The Google-YouTube deal: Here's what you missed
Thursday, October 19, 2006
The $1.65 billion price-tag that Google paid for YouTube grabbed all the headlines, but there's a very big underlying story that's just now coming out. The New York Times reported today that just prior to the deal being struck with Google, Vivendi’s Universal Music Group, Sony and Bertelsmann’s jointly owned Sony BMG Music Entertainment, and the Warner Music Group, all agreed to take stakes in YouTube. No doubt this was a move to appease the labels that had strongly hinted that they were considering lawsuits against YouTube for the video-sharing site making copyrighted material available. And I'm sure that this was a strong factor in whether or not Google agreed to purchase YouTube.
But here's the potentially huge problem: An additional element of the deal with the labels involves YouTube upgrading their existing technology to identify copyrighted material that users have uploaded to the site without permission.

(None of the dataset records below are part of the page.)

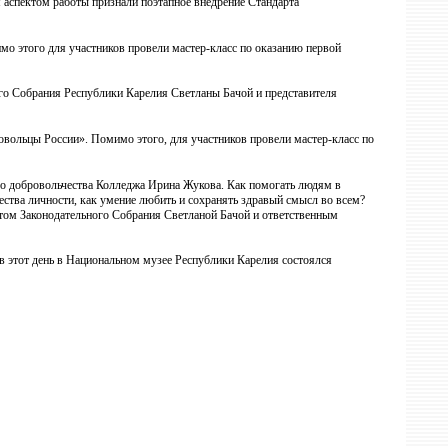
м аспектом работы признали поэтапное внедрение Стандарта
о этого для участников провели мастер-класс по оказанию первой
го Собрания Республики Карелия Светланы Бачой и представителя
вольцы России». Помимо этого, для участников провели мастер-класс по
го добровольчества Колледжа Ирина Жукова. Как помогать людям в
ества личности, как умение любить и сохранять здравый смысл во всем?
том Законодательного Собрания Светланой Бачой и ответственным
в этот день в Национальном музее Республики Карелия состоялся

I think we all know where this is likely headed, YouTube gives the information that it collects to the music labels, and soon every parent in America whose child has uploaded a music video to YouTube, has a letter in their mailbox threatening legal action against the family, which the label will agree to drop if the unknowing parent can pony up $10,000. Does anyone really think this isn't the road the RIAA and the labels are headed down?
Yes, apparently we still have to say outloud that 'Suing your own customers is bad for business'.
posted by Mack Collier @ 10:58 PM,
- At 12:53 AM, said...
Again you speak truth. I don't know where litigenous mo fo's are going to go but it's one more vote for restrained regulation in terms of internet freedom and shared information. This is a revolutionary moment my friends and I for one want to be a revolutionary!
- At 12:13 PM, Music Business Blog said...
Hi Mack - great observation. This is fairly unfortunate for my marketing company, as we (on behalf of the labels) post videos, EPKs, trailers, etc on YouTube and other sites. But, since these contain snippets of copyrighted material, it is possible that the label and artist could support it but the publisher might disagree and it gets pulled (or worse). Makes it tough to use a leading promotional tool very effectively!!!